Nairne believes that overall leadership has greatly improved in big cultural organisations like his. "Even 10 years ago this sector wasn't very good at thinking about leadership at any level-team leadership and project leadership as well as leadership at the top. But now we have started to focus on this."
Communications and people management are central. "It would be ludicrous if, in cultural organisations, we weren't good at managing people. How one communicates, how one gets the processes to work well between people and with people, and with respect to integrity, is absolutely number one. Everything follows from that."
Nairne is aware of the potential for resentment among existing gallery staff. "You have to make sure it's the right project at the right time and manage it by knowing what the expectations of your own staff are," he says.
There is also a huge investment in terms of the host organisation's' time. "The mentors need to be prepared to give of their time," says Carty. "Otherwise, the organisation doesn't get a proper return on investment. I know we are asking a lot of leaders, but if you look at this as growing the next generation of leaders, there is tremendous goodwill in the creative and cultural industries to help pass on skills and knowledge."
There is great determination to train people based on actual experience, adds Carty. "We want to develop the best rounded leaders who can work in differing circumstances—a generation of leaders who can take out the right piece of the leadership tool kit for the job at hand," she says.
A peach of a job
Gazing across Trafalgar Square from the National Portrait Gallery's roof-top restaurant, Diana Spiegelberg reflects on what she's learnt from shadowing the senior management team of one of the world's great galleries.
As part of her placement, she sits in on all the management and curatorial team meetings. "Hearing the gallery's director, Sandy Nairne, talk about the organisation in a variety of different contexts and settings has been fantastic," she says. "My first day was the annual management team away-day, which was a great shortcut to getting insights into the priorities."

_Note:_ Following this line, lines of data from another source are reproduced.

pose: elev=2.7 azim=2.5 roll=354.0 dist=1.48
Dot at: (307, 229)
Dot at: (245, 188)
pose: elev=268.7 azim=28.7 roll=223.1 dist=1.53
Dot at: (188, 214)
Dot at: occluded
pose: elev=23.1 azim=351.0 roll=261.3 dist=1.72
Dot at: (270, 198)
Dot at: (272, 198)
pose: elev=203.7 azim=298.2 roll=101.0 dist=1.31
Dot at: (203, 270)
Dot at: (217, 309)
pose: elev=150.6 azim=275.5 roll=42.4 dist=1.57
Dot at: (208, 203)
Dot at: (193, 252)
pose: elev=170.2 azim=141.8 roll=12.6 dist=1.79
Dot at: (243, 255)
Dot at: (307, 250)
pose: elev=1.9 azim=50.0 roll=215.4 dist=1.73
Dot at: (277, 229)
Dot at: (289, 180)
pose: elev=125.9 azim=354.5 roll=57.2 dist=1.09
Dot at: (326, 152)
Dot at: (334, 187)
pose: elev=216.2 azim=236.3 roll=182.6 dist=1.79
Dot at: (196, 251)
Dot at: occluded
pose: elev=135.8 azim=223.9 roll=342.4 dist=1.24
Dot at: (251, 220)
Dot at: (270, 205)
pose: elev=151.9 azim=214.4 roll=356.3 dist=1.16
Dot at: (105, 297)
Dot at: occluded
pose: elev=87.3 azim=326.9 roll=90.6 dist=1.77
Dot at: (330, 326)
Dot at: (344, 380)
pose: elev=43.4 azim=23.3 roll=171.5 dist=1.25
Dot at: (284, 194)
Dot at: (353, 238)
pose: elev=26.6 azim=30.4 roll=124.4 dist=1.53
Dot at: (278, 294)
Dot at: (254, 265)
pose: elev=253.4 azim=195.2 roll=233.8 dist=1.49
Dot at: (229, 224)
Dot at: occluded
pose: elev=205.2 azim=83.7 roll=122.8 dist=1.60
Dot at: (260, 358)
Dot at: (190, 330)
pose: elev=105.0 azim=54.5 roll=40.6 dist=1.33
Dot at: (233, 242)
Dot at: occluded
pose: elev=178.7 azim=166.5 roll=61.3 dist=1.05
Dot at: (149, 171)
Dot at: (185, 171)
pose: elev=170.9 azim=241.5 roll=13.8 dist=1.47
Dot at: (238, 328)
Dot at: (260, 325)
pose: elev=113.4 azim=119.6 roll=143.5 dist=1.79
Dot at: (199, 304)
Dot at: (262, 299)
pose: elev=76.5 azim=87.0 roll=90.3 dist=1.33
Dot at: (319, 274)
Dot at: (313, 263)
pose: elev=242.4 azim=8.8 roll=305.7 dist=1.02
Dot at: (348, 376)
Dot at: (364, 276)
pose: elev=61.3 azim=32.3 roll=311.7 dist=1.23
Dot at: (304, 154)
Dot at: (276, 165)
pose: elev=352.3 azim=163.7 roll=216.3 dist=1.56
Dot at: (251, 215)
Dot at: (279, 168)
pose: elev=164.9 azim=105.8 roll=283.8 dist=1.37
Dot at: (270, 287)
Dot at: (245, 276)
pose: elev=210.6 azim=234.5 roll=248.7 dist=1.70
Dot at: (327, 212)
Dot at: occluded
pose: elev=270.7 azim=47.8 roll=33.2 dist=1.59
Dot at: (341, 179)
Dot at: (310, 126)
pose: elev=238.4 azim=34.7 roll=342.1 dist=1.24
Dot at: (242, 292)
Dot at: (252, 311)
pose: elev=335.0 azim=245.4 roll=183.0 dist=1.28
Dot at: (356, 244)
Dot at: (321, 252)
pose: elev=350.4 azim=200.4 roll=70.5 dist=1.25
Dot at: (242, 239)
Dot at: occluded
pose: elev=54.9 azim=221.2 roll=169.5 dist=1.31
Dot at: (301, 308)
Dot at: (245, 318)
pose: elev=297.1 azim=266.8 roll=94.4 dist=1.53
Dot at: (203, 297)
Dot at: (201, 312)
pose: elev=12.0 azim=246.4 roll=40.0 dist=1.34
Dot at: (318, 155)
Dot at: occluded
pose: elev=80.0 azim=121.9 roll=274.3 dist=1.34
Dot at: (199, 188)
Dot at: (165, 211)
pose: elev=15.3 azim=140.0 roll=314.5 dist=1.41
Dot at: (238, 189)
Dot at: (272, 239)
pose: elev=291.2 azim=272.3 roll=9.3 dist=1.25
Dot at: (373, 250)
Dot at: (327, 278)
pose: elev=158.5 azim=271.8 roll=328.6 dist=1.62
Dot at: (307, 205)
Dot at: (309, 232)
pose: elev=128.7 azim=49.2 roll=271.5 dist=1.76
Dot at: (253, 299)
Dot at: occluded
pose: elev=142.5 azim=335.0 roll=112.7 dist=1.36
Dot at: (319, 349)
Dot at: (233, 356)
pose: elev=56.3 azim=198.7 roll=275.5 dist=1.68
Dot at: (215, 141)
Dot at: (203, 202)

Spiegelberg has also been tasked with putting together the Gallery's contribution to the 2012 Cultural Olympiad. "The gallery is all about people who have achieved something in their lives, so that's a starting point in terms of thinking how you inspire people about the Olympics." Her days at the NPG, then, combine sitting in on the management meetings and developing ideas. "This is great because it gives me a reason to talk to people everywhere across the organisation."
The Peach Placement mentoring scheme has given Spiegelberg a unique opportunity to experience and learn from the culture of another organisation. She has worked at music producers Serious since leaving university and sees herself as an integral part of the company. "Having been at Serious for seven-and-a-half years, it's difficult to get a fresh perspective on management, so this is wonderful," she says.
Initially Spiegelberg had deep concerns about the potential impact on Serious, a small company, if she were away for six months. But these were alleviated when she was invited to split her week between the NPG and Serious, with a job share on her three-days-a-week placement.
One lesson she has already learnt about leadership in the cultural sector is that it has to be consultative: "In the cultural sector, in particular, we are all trying to inspire and engage the public on many levels. So the people working within an organisation need to feel passionate about what they are doing and empowered. Everything else follows from that."
The CLP
What is it? Two year, Treasury funded initiative set up in June 2007 with £12m funding and the personal endorsement of Prime Minister Brown.
Aims To nurture the next generation of leaders within the cultural sector, through mid-career job placements
Who's in charge? Hilary Carty, director of the programme, who wants to see leadership development and knowledge-sharing formalised within the sector.